I just have to believe.

random photo of my kids, included to make this post more easily pin-able

*sensitive information in Maya's utterances have been modified, while maintaining integrity of the grammatical structure and length that she produced. 


Anonymous said...

Oh wow, this brought tears to my eyes. What a fantastic moment this must have been. Well done Maya, well done Mum, you are a great team!

Anonymous said...

This is such a powerful post from a brilliantly intelligent parent.
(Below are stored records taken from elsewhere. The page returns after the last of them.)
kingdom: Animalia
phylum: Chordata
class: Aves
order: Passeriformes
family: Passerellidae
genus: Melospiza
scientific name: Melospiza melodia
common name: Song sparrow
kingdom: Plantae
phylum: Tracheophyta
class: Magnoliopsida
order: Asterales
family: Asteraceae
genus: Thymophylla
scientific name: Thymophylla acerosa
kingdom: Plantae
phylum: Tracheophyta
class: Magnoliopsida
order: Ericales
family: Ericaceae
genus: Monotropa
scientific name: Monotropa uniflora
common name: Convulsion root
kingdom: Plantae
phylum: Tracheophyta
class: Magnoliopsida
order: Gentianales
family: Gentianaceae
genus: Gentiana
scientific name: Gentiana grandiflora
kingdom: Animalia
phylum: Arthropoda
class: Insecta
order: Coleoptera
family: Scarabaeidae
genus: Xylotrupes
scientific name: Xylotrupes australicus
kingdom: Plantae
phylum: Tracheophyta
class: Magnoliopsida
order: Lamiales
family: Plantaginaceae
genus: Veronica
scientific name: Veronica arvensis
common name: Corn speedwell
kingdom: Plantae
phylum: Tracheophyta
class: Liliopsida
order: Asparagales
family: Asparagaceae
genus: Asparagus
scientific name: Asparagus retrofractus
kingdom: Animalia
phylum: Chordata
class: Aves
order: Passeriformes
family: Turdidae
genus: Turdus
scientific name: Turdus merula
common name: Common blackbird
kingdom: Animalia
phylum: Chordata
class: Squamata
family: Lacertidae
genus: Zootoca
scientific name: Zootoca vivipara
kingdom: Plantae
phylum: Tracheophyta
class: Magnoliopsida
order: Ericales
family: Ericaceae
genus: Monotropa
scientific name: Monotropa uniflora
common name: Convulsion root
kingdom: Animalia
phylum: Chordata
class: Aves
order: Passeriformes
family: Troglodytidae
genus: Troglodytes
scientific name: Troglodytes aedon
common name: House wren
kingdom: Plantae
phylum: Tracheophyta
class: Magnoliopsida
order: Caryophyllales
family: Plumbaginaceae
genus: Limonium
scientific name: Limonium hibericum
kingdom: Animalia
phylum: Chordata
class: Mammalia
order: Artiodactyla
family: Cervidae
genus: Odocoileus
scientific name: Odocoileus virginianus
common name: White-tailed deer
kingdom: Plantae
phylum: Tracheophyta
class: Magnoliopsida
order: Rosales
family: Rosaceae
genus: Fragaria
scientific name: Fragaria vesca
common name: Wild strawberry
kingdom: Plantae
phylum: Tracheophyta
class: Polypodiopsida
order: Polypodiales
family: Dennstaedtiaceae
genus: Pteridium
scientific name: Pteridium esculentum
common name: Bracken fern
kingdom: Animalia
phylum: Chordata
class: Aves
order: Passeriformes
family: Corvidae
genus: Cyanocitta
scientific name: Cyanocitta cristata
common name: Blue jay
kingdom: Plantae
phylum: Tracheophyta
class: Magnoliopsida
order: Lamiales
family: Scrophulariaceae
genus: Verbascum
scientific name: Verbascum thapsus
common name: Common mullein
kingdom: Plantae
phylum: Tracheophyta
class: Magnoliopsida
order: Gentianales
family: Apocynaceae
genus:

Not all parents are like you; Maya is so lucky to have you as her mom. And to the amazing Miss Maya who can have a crazy day but top it all, the world is lucky to have you!

Inspiration is contagious. Many thanks.

Anonymous said...

You are both so incredible. Of course, I teared throughout, and remembered the night when my son, now 26, was 12 and I had that moment, not as dramatic as yours, but that remains burned in my memory. I thought I had maintained my expectation of accomplishment, but apparently it had been slowly diminishing over a number of years. Then I was brought up short by an "AHA" evening (stimulated by a "neutral" outsider) and have returned to that experience many times since as a reminder.

Jenny Nowicki said...

Very inspiring! Keep believing!

Anonymous said...

She's got the roller derby in her.

Stephanie said...

This is such a great post. My son who is non-verbal (and has Down syndrome) is using AAC now (he uses Dynavox Compass) and he has a couple of small breakthroughs recently and it is pretty amazing to see it happening. Every day he uses his talker more and tells us things and it's so great to see him speak his mind. I know he has so much locked up in there that he wants to say and I hope with AAC he can do just that.

Thank you!

karamille said...

This is awesomeness. :)

Lisa Arlt Escoto said...

Amazing! My Elena is very similar to your Maya. Like you, I try to presume competence, but sometimes it's hard. Even when I have moments viewing her brilliance. Thank you for the reminder that even when I don't see it, she is still awesome.